---- Trecho para leitura
O cinema de Hitchcock é excelente em
duplo sentido.
1)
Antes de tudo, em termos técnicos, é muito superior ao mesmo cinema americano
em geral. Neste, e neste sentido, talvez só o cinema de John Ford consiga
equiparar-se ao de Alfred
Hitchcock.
Naturalmente, ambos estes cinemas não deixam de ter o selo da sociedade
americana, conquanto Ford fosse de família irlandesa, Hitchcock fosse inglês, e ambos fossem católicos (ainda que não raro impregnados de liberalismo).
E naturalmente ambos estes cinemas são muito diferentes do de um Tarkovski ou
do de um Ozu. Mas, em princípio, tal diferença não se dá em detrimento de um
lado nem de outro. – No caso de Rope,
que foi o primeiro filme
colorido do diretor,[2]
destaca-se o ter sido todo rodado em tomadas contínuas de cerca de dez minutos
(ou seja, em planos-sequência), com somente oito cortes, mas editados de modo tal,
que se tem a impressão de não ter havido corte algum durante a filmagem.[3] Não é
recurso gratuito: ao contrário, perfeitamente adequado à ideia orgânica do
filme, eleva ao ápice o que talvez se possa dizer o mais próprio do cinema, ou
seja, a mobilidade da câmara, que funciona em Rope como se fora um olho onisciente e onipresente.
2) Depois,
apesar das marcas do liberalismo e de sua aparência de mero espetáculo de
suspense, os filmes de Hitchcock desenvolvem-se não raro em torno de alguma
ideia cristã: queda, punição, redenção, sobretudo. Em suma: são filmes (muitos,
não todos) que se valem de recursos artísticos de fácil assimilação com um fim,
em princípio, bom. – Aliás, tampouco o ser de fácil assimilação para muitos ou o
sê-lo só para poucos são diferenças que impliquem por si superioridade para qualquer
dos dois lados. Com efeito, quantos podiam (ou podem) ler a Eneida? Os vitrais das catedrais góticas,
por outro lado, perdem nobreza artística por serem de imediata compreensão para
todos?
Mas o
que mais importa dizer aqui é que Rope
alcança perfeitamente o duplo objeto artístico e cumpre perfeitamente seu fim:
é uma primorosa fábula moral. Mais que isso, porém: não incorre no principal
defeito do cinema de Alfred Hitchcock,[4] a saber,
o erotismo. Bem sei que este é hoje assunto espinhoso: vivemos numa sociedade
hipererotizada. Se porém o estudo desta sociedade deve fazer-se em outro âmbito
(ético, político, teológico), pode-se perfeitamente negar a validade do
erotismo já no mesmo âmbito artístico, e em especial no cinematográfico. Com
efeito, dado tudo o que implicam de
voraginoso, o erotismo e o sexo numa obra literária não podem senão
distrair o leitor do fim desta: e tal distração ou desvio é em si mesmo
artisticamente falho.[5]
Imagine-se agora a voraginosa capacidade de distração que o erotismo tem numa
arte tão radicalmente realista como o cinema: um beijo longo e filmado em close (como os que maculam Vertigo, do mesmo Hitchcock) não pode
deixar de ser um beijo real. Um
assassinato no cinema (como o de Rope)
--------
Escreva a continuação do texto sobre o cinema de Hitchcock, começando logo após as últimas palavras apresentadas.
---- Entradas fornecidas
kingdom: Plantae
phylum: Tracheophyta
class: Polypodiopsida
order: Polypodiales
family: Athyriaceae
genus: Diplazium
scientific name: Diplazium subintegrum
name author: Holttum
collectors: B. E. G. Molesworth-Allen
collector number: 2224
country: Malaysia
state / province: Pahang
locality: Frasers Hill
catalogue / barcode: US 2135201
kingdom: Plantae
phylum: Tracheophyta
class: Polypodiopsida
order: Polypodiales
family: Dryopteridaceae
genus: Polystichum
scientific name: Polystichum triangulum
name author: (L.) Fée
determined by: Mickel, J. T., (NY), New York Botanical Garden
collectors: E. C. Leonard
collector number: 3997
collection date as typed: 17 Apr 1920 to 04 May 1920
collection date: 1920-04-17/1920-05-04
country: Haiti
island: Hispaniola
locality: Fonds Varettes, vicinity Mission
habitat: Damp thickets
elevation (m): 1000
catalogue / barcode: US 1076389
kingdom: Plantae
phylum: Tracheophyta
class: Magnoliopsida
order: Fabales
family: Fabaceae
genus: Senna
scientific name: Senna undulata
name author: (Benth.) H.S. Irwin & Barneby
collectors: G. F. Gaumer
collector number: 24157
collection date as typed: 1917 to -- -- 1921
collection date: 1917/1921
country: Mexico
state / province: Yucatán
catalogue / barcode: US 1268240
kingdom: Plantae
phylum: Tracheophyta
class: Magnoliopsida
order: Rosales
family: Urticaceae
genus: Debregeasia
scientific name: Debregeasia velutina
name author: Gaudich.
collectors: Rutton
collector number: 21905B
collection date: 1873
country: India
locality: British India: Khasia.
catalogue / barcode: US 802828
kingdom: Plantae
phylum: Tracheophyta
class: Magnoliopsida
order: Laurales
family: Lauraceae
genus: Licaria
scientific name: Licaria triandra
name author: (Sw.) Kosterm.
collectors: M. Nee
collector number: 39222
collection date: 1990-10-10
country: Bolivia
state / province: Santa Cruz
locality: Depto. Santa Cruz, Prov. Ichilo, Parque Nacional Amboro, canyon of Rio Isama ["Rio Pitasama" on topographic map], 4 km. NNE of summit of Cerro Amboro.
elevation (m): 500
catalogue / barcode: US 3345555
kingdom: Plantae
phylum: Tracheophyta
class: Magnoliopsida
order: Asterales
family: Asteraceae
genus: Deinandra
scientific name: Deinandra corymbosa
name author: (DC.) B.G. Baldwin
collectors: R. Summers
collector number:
--------
#### Resultado do exercício
não é real, e todos os que assistem a um assassinato no cinema sabem que não é
real.[6] Mas uma
cena erótica como um beijo de Vertigo
não só não pode deixar de ser real, senão que arrasta em sua voragem a
assistência: e isto é desviar, em Vertigo
por exemplo, do fim do filme. Ora, um meio que desvie ou distraia do fim é um mau meio, e
por isso mesmo, se se dá numa obra de arte, a arruína.[7]
Para
um termo de comparação, e para terminar este artigo: note-se a delicadeza e a
elevação verdadeiramente artísticas com que Andrei Tarkovski filma – “metaforicamente”
– um ato conjugal nesta cena, e ter-se-á a dimensão de quão
nefasto é o erotismo nas artes em geral e no cinema em especial.
[2] Também a cor, nos
filmes de Hitchcock, é tratada de modo estritamente artístico e expressivo.
[3] Na época, os rolos não podiam
filmar mais que dez minutos.
[5] Se porém determinada
obra tem por fim o mesmo erotismo, então nem será obra de arte por nenhum aspecto.
[6] Embora tampouco seja
conveniente um assassinato no cinema se não se faz com decoro. (Para decoro, vide “Vá e Veja”, de Elem Klimov.) Além disso, naturalmente,
filmes como Rope ou como Vá e Veja
não devem ser vistos por pessoas de qualquer idade. Aliás, numa sociedade devidamente
ordenada, dir-se-ia que não devem ser vistos senão por pessoas virtuosas. Ou se
negarão os abismos de perversidade em que é capaz de engolfar-se uma alma não virtuosa ante o menor estímulo?
[7] Lembre-se que o fim das
artes do belo em geral é fazer tender ao bem e
ao verdadeiro mediante o belo e fazer afastar-se do mal e do falso mediante o
horroroso.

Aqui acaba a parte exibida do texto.